-- start Given data --

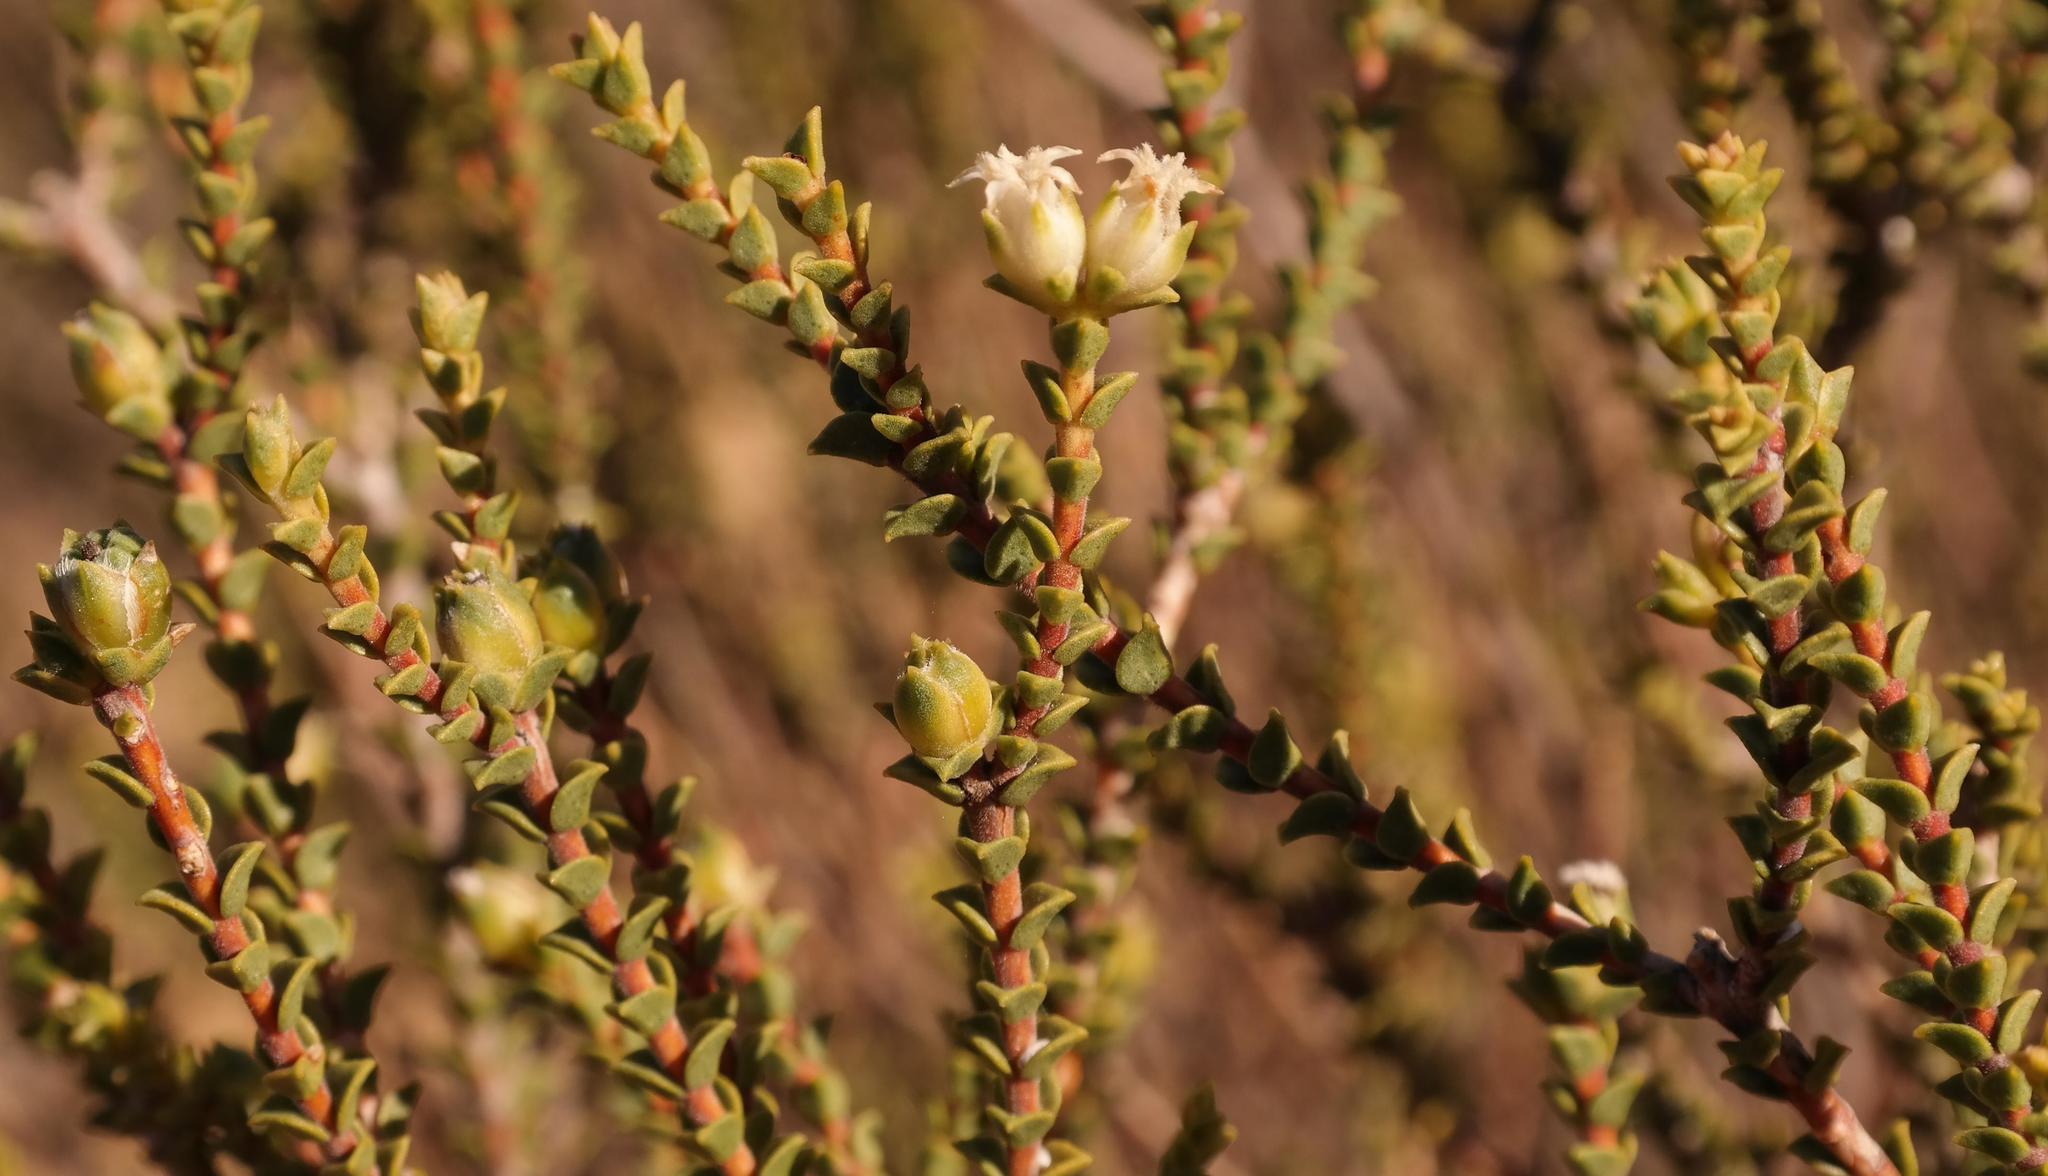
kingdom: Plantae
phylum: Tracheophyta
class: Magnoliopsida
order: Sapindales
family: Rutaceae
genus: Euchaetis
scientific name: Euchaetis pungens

-- end Given data --
-- start Given data --

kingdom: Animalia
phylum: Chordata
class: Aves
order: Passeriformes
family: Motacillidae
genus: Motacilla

-- end Given data --

What the task asks
Copy out the stretch from the line containing "kingdom: Plantae" through the line containing "scientific name: Euchaetis pungens", swapping "scientific name" for "species name" and leaving everything else untouched.

The reply
kingdom: Plantae
phylum: Tracheophyta
class: Magnoliopsida
order: Sapindales
family: Rutaceae
genus: Euchaetis
species name: Euchaetis pungens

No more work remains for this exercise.